For the past decades, Filipino seafarers have been in high demand – constituting almost 40% of all crews worldwide – because they speak good English and come cheap. “They know the money they pay us is not enough for what we do,” the 2nd mate tells me as he plots a navigational path on a map, “but they also know that we accept it because in the Philippines, our salaries are better than most of our countrymen.” The Filipinos on the ship have accordingly painted a picture of their cities and towns choked with maritime institutes and training centers, offering the promise of high salaries and the thrill of seafaring life. Men line up for days at a time at crewing booths hoping to get a job, playing the waiting game, and taking one entrance exam after the other in the hopes of getting selected. The ones who’ve made it on the ship count themselves lucky.

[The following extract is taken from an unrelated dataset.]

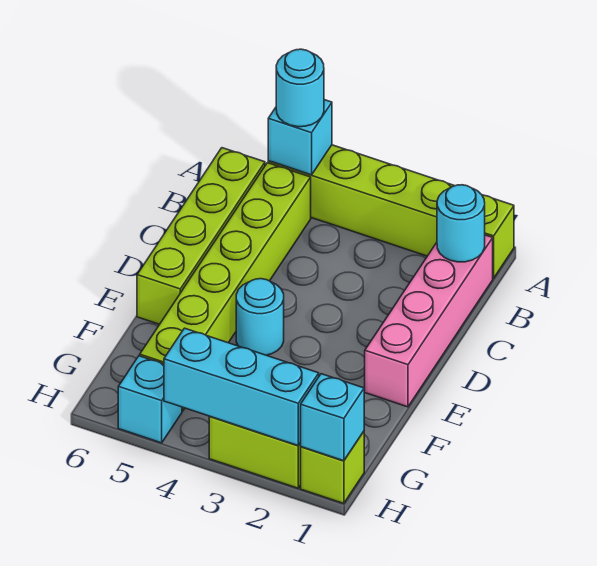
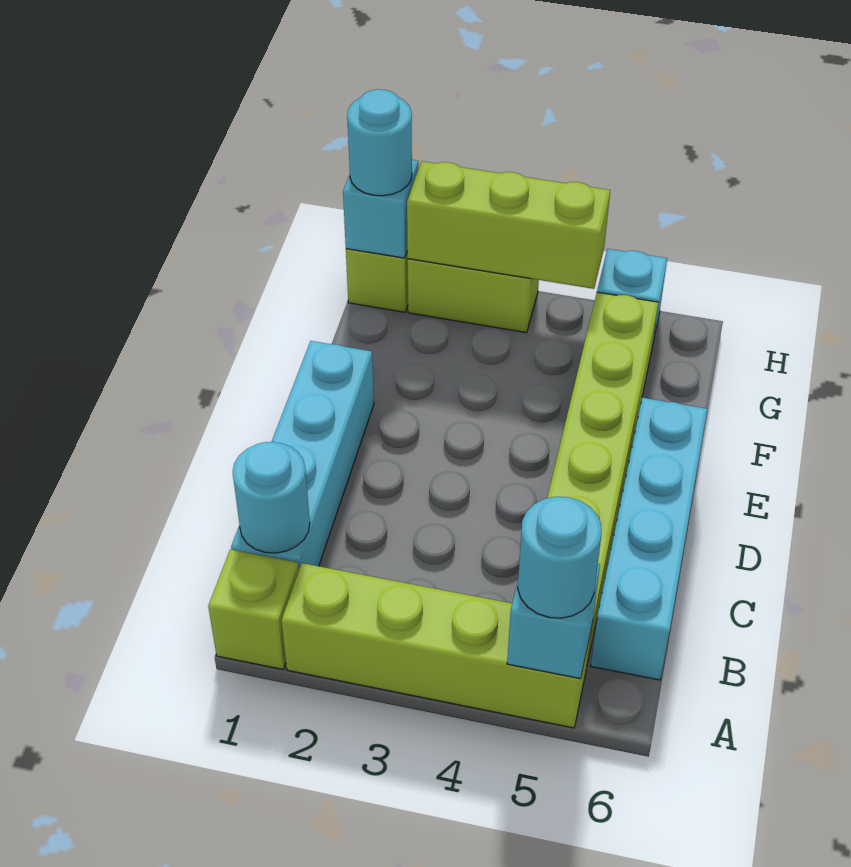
pink brick B1:E1 level 1 -> cyan brick B1:E1 level 1
lime brick B6:E6 level 1 -> cyan brick B6:E6 level 1
cyan round brick E4 level 1 -> cyan round brick H1 level 3
cyan brick H2:H4 level 2 -> lime brick H2:H4 level 2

But today, even Filipino labor has come under threat: NSB has established maritime schools in Sri Lanka and Shanghai where labor comes even cheaper, and other companies have been following suit. Like all other industries, shipping moves on roller skates around the world, seeking lower and lower capital outlays as they experiment with bringing circulation time as close to zero as possible. Quite different from other attempted spatial fixes for crises of profitability, however, the geographical relocation of maritime labor pools does not require heavy fixed capital outlays from investment in costly and immobile infrastructure and machinery. Schools and training centers can be set up (and moved) at relatively small costs, with large payoffs in the availability of cheap maritime labor they churn out.